3rd Dimension: Configurable to Single, Dual, and Quad Core

In parallel with the multiple vector SIMD computation engines, with VLIW allocation, the DesignWare ARC VPX5 Processor IP allows scaling of the single core, to dual- and quad-core configurations. This enables the computation performance of a single-core VPX5 to be doubled or quadrupled, as needed, to meet higher computation needs. The DesignWare ARC MetaWare Development Toolkit fully supports code compiling and execution across the multi-core configuration. Additionally, semaphores are part of the product so multi-core task execution and synchronization is supported.

Data movement is a key aspect of the VPX5 product for single-, dual-, and quad-core configurations. There is a 2D Direct Memory Access (DMA) engine that is configurable for up to four channels, providing up to 512-bit transfers per cycle. The DMA can be configured to move data, in parallel between data memories of the respective multicores, local cluster memory, or in/out over the external AXI bus. This high-performance DMA complements the high computation throughput of the VPX5 processor, allowing the vector SIMD engines to constantly access new vector data in local, tightly coupled vector data memory on each core.

4th Dimension: Linear Algebra Computation

Many new generation algorithms use mathematical equations and calculations that rely on linear algebra base functions for the computation throughput. Examples of this are object tracking and identification, predictive modeling, and some filtering operations. Given this new driving trend, the VPX processors is unique in offering a dedicated vector SIMD floating point computation engine purely for linear algebra. This engine hardware accelerates linear functions such as division, SQRT, 1/SQRT, log2(x), 2^x, sine, cosine and arctan, and executes them in a SIMD vector, delivering very high performance.

What Does This Mean in Terms of Performance Numbers?

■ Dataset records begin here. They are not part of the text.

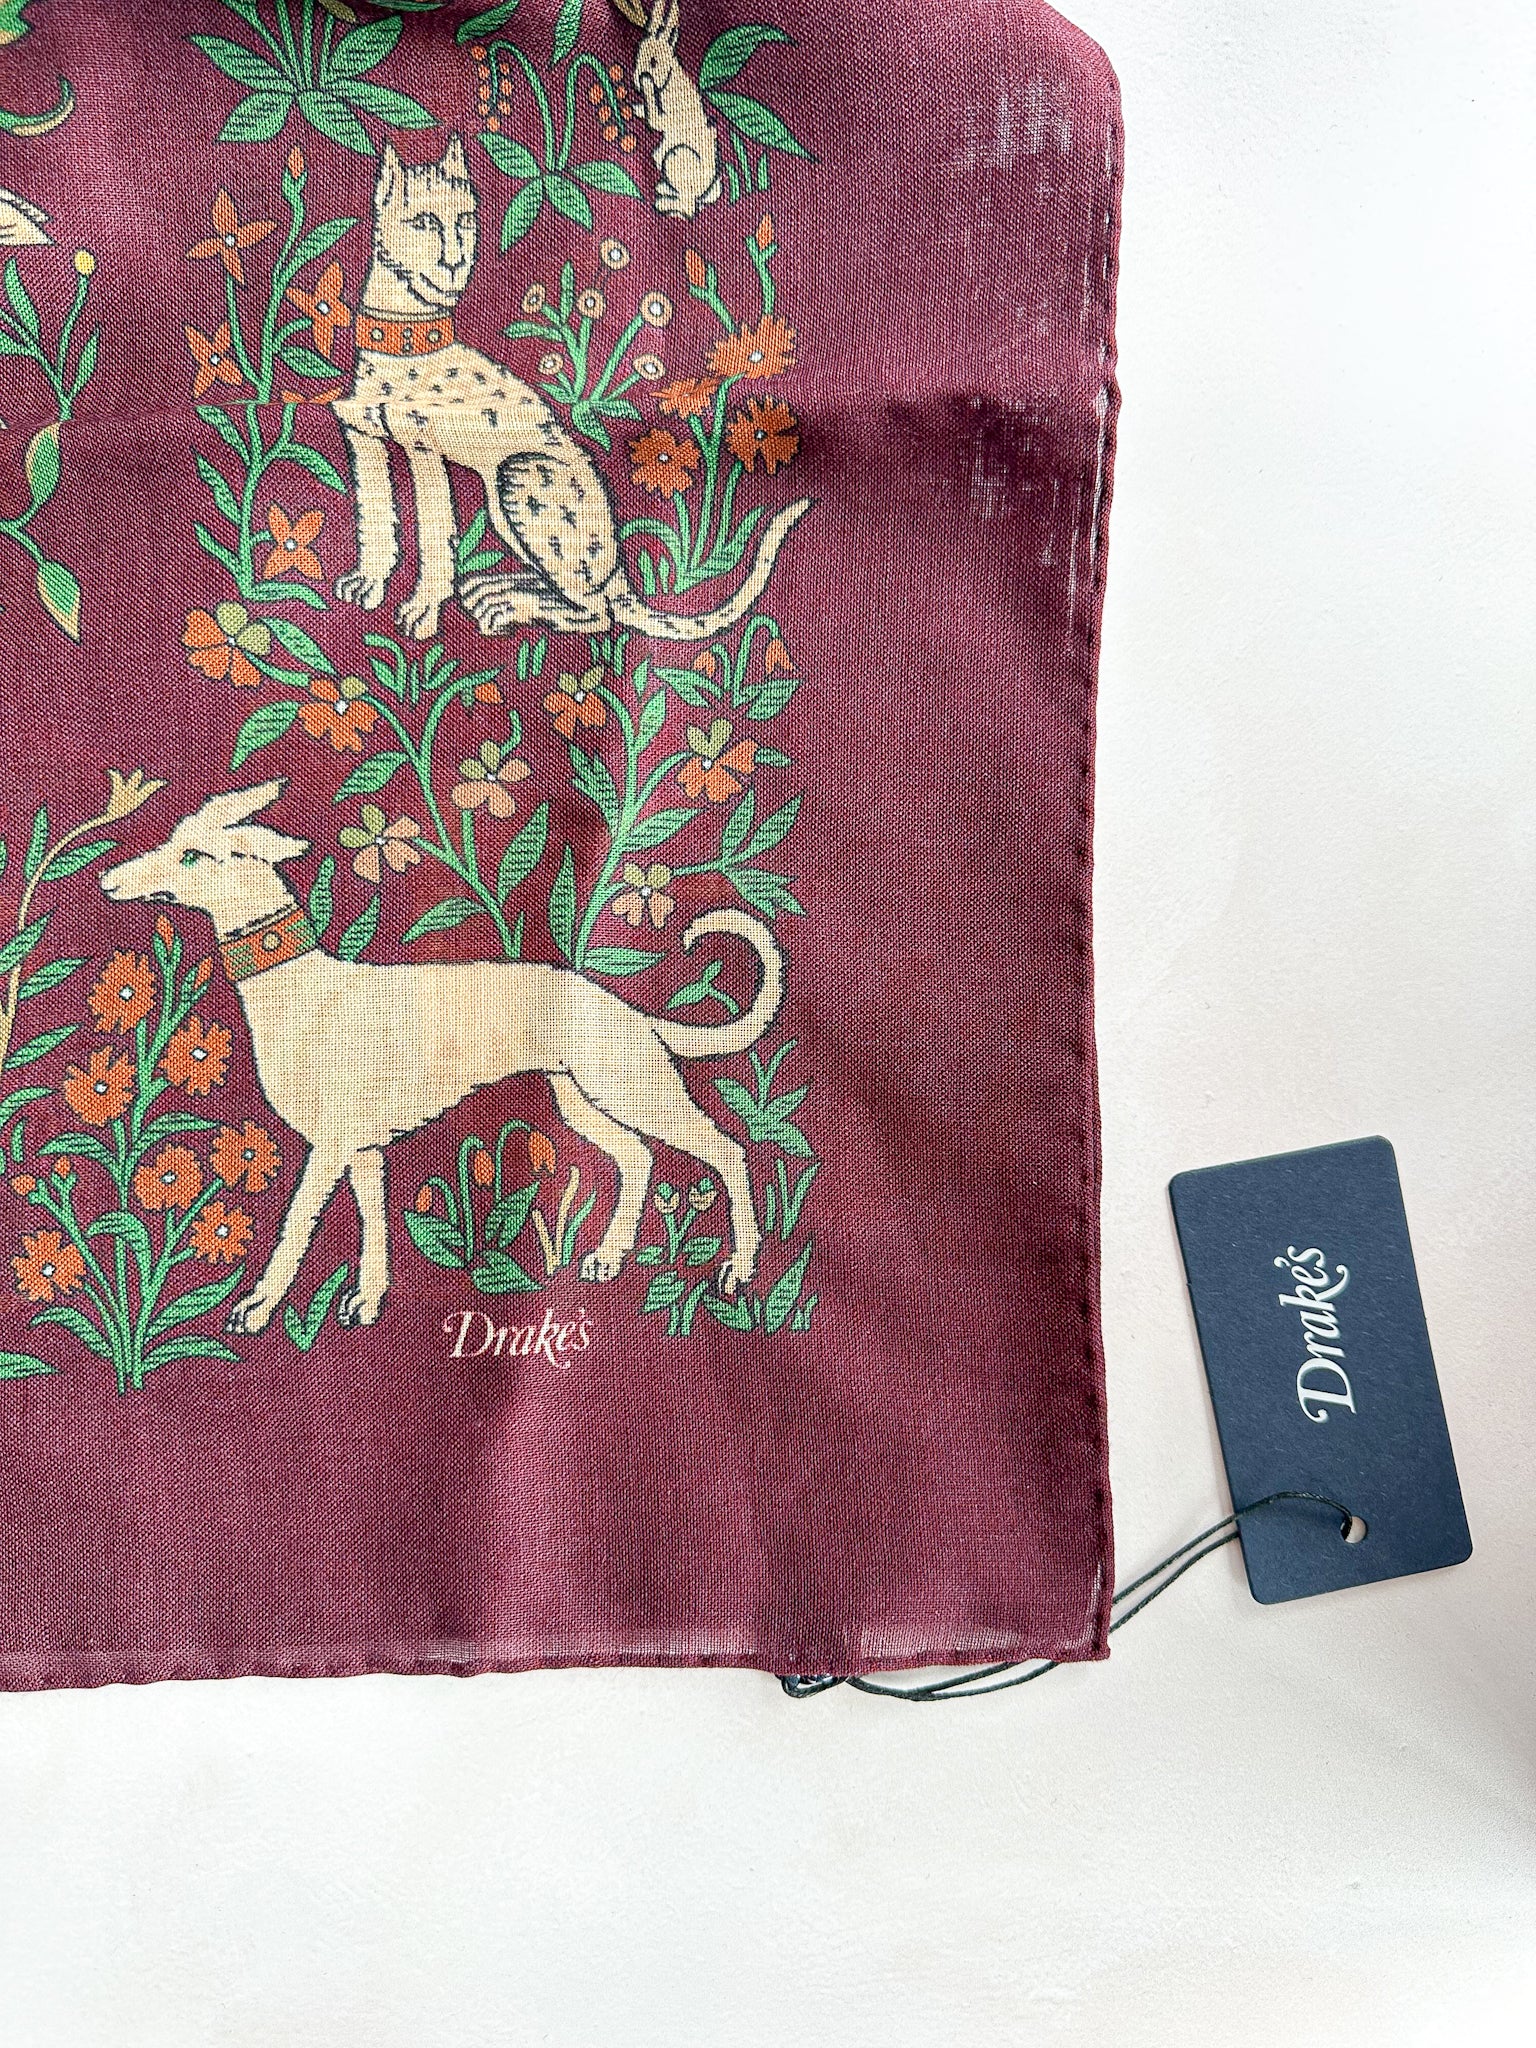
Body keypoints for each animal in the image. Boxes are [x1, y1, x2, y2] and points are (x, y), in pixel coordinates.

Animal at [100, 784, 784, 1334]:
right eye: (171, 842)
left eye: (192, 855)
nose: (108, 881)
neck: (299, 989)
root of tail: (633, 1013)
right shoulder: (363, 1150)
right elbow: (375, 1226)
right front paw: (368, 1301)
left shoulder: (330, 1146)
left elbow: (294, 1229)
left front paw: (258, 1307)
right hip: (580, 1096)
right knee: (637, 1157)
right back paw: (610, 1255)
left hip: (635, 1087)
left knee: (727, 1148)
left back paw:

With this 4-dimension parallel processing capability, the DesignWare ARC VPX5 Processor IP addresses floating point and linear algebra processing needs of high-throughput applications and offers industry-leading performance numbers compared to other DSP processors with similar architecture. For example, in maximum configuration a VPX5 can offer 512 half-precision floating point operations per cycle, which is 768 GFLOPs if running at 1.5GHz. Also, the VPX5 offers 16 math floating point calculations per cycle, based upon linear algebra operation usage. For 8-bit integer data as used in machine learning computation algorithms, VPX5 can offer up to 512 MACs per cycle.

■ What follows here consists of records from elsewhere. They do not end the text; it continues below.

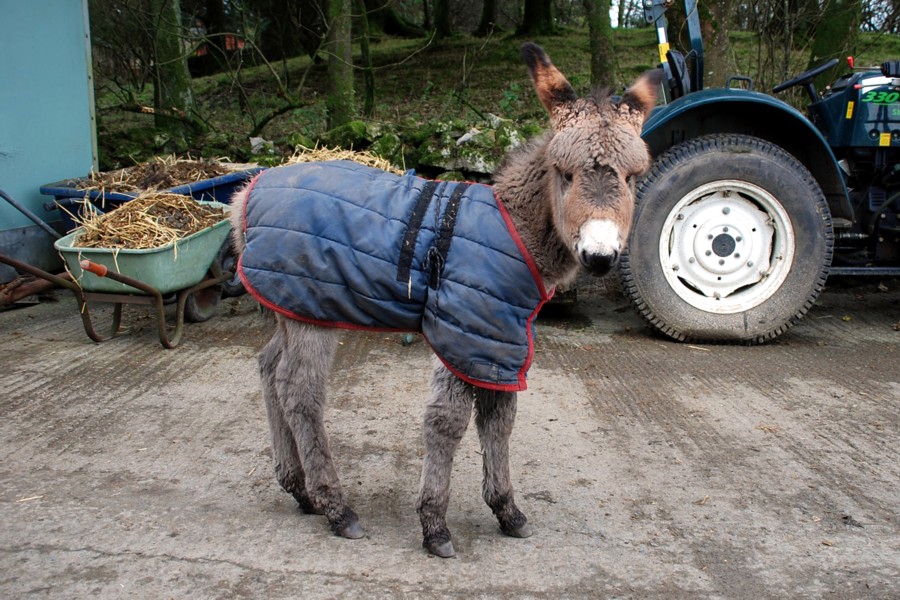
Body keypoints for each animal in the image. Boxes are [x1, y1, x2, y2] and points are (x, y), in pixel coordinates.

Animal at [230, 43, 661, 558]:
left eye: (633, 178)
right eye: (565, 174)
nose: (600, 255)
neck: (511, 229)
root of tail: (245, 195)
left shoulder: (500, 339)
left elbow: (499, 418)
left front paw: (507, 510)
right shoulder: (463, 332)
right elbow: (447, 421)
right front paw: (435, 525)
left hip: (290, 304)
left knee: (269, 370)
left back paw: (298, 488)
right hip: (309, 308)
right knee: (299, 391)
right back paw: (336, 507)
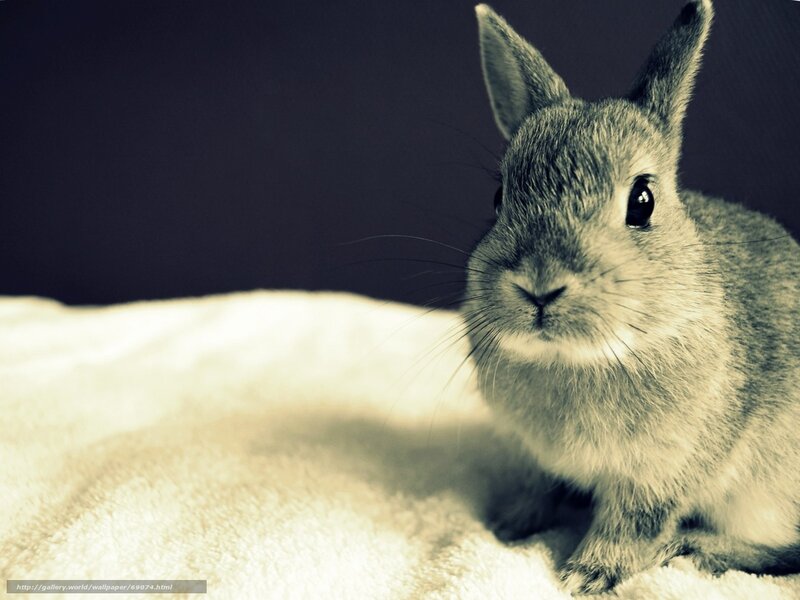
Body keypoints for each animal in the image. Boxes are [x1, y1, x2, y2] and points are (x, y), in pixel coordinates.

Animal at [464, 0, 800, 594]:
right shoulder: (538, 459)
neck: (578, 358)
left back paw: (694, 547)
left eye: (642, 200)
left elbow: (629, 526)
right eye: (500, 196)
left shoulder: (660, 472)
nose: (539, 285)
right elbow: (539, 489)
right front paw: (508, 526)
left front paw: (584, 575)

The VPX5 processor is supported with the DesignWare ARC MetaWare Development Toolkit, which offers  full compiler, debug, and simulation platforms. This allow developers to compile C-code algorithms quickly and efficiently to the processing engines within the VPX5 core. The cycle equivalent simulation platforms allow developers to evaluate cycle count performance and check for optimum performance on key algorithms, routines. In addition to DSP libraries that are provided, the DesignWare ARC MetaWare Development Toolkit also provides linear algebra and Machine Learning Inference (MLI) libraries. This allows developers to easily port code through API interfaces to the libraries and achieve peak performance very quickly. For the MLI algorithms, various neural network base computation components are provided for high-performance software AI computation.

Conclusion

The DesignWare ARC VPX5 Processor IP is the next-generation DSP designed to meet the data computation needs for processing-intensive applications. The four dimensions of parallel processing for floating point, AI, and linear algebra computation algorithms allow the DesignWare ARC VPX5 processor to offer ultra-high performance for applications such as automotive ADAS sensor nodes (RADAR and LiDAR), 5G New Radio (NR) communication baseband modems, powertrain, engine management, robotics, motor control and 5G automotive communication (5G C-V2X). With an industry-leading 512 FLOPs/cycle and unique 16 math FLOPs/cycle for linear algebra, VPX5 offers system developers a DSP with the performance that can meet the needs of next-generation high computation algorithms. Coupled with the ARC MetaWare Development Toolkit with DSP and math libraries, developers can quickly port C-code algorithms and achieve optimum performance for faster time-to-market.